## Page text

▶

Here’s what a gastroenterologist recommends for better BMs.
In this age of social media and oversharing, digestive health has never been trendier. And thanks to this anything-goes attitude, the Squatty Potty—a stool used to encourage proper pooping posture while sitting on the toilet—has emerged as the “buzziest item in the wellness world.”
But does this cleverly marketed product actually work? And do you really need one to, er, get going, so to speak? That’s up for debate: While the concept makes sense, some doctors say, there are no clinical studies to support many of its claims.
So we asked Norfolk, Virginia-based physician Pat Raymond, MD, a fellow of the American College of Gastroenterology, about the real benefits of the Squatty Potty—and about other products, foods, and habits that can help you poop. Here’s what she really recommends to keep you regular.
A gentle laxative
When patients come to her with run-of-the-mill constipation, Dr. Raymond recommends a gentle osmotic laxative. These over-the-counter products, like Miralax, milk of magnesia, and magnesium citrate, pull water into the colon from other parts of the body. This creates a softer stool that’s easier to pass.

◀

Page-level text extractions
▶

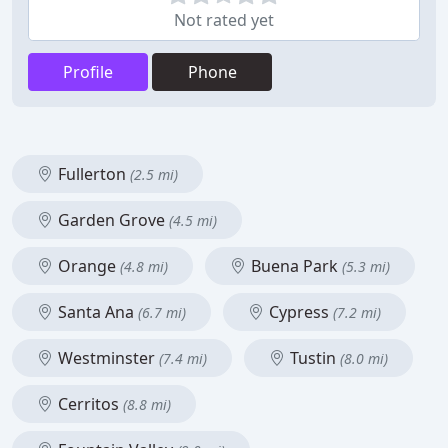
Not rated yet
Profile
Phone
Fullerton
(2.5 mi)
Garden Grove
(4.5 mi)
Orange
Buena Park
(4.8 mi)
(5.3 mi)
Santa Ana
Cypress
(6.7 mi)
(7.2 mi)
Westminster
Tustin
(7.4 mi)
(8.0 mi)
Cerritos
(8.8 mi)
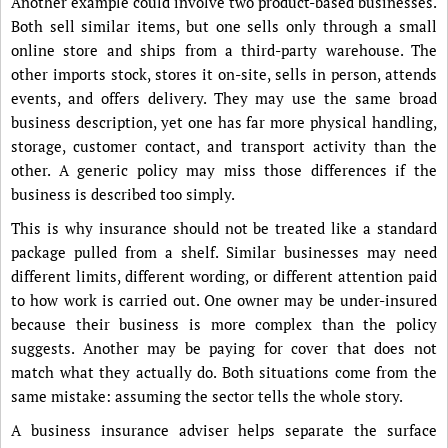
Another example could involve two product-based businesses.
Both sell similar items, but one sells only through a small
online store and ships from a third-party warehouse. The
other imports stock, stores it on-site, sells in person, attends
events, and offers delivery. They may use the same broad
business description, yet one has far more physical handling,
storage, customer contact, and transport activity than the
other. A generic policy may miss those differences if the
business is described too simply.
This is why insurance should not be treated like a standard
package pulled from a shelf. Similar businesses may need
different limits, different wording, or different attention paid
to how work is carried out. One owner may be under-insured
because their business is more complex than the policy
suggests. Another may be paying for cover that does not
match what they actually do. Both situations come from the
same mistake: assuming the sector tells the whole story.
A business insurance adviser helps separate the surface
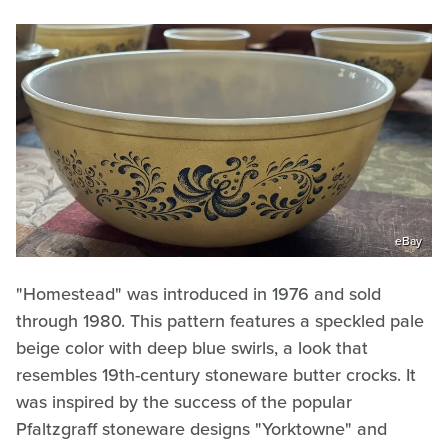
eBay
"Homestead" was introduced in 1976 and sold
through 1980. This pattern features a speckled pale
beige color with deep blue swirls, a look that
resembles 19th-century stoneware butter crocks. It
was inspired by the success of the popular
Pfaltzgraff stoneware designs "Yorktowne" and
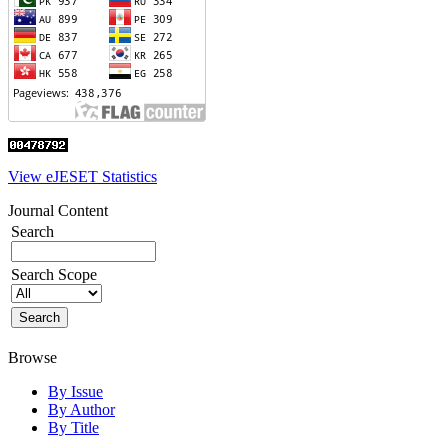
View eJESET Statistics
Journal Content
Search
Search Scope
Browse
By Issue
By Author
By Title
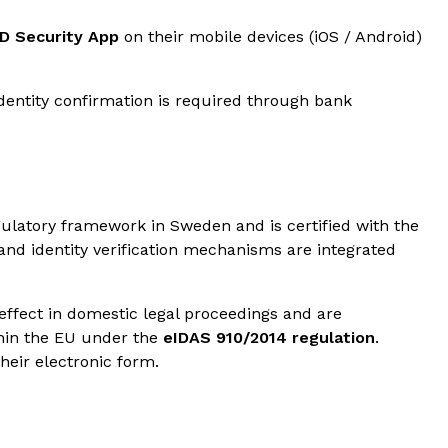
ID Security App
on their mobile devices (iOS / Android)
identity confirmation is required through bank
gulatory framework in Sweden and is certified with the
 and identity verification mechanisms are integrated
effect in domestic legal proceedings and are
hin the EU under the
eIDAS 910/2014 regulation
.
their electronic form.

◀
▶

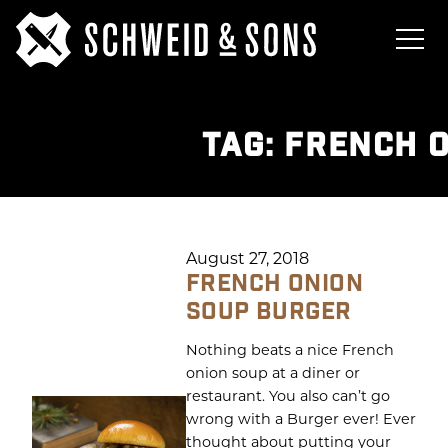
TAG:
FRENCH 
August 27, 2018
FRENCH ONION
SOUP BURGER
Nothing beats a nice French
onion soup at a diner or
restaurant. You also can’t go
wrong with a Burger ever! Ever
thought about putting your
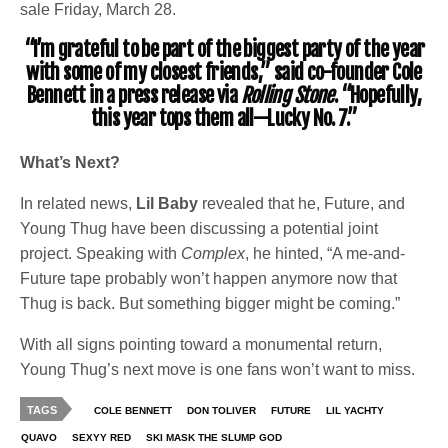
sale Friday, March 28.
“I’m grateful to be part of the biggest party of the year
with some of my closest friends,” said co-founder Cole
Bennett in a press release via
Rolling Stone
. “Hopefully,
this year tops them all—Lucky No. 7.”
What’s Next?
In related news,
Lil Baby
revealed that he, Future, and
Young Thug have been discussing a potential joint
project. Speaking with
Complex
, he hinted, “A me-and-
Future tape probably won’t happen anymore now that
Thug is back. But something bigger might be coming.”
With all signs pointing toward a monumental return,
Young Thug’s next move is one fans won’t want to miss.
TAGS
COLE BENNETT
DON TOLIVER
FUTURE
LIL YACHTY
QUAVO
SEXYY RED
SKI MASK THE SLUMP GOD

◀

## Requirement A
In the Squatty Potty article, in which city and state is Pat Raymond based?
## Requirement B
Return the portion of the Squatty Potty article from "In this age" to "keep you regular.", copied word for word.

## Exercise answer A
Norfolk, Virginia

## Exercise answer B
In this age of social media and oversharing, digestive health has never been trendier. And thanks to this anything-goes attitude, the Squatty Potty—a stool used to encourage proper pooping posture while sitting on the toilet—has emerged as the “buzziest item in the wellness world.”
But does this cleverly marketed product actually work? And do you really need one to, er, get going, so to speak? That’s up for debate: While the concept makes sense, some doctors say, there are no clinical studies to support many of its claims.
So we asked Norfolk, Virginia-based physician Pat Raymond, MD, a fellow of the American College of Gastroenterology, about the real benefits of the Squatty Potty—and about other products, foods, and habits that can help you poop. Here’s what she really recommends to keep you regular.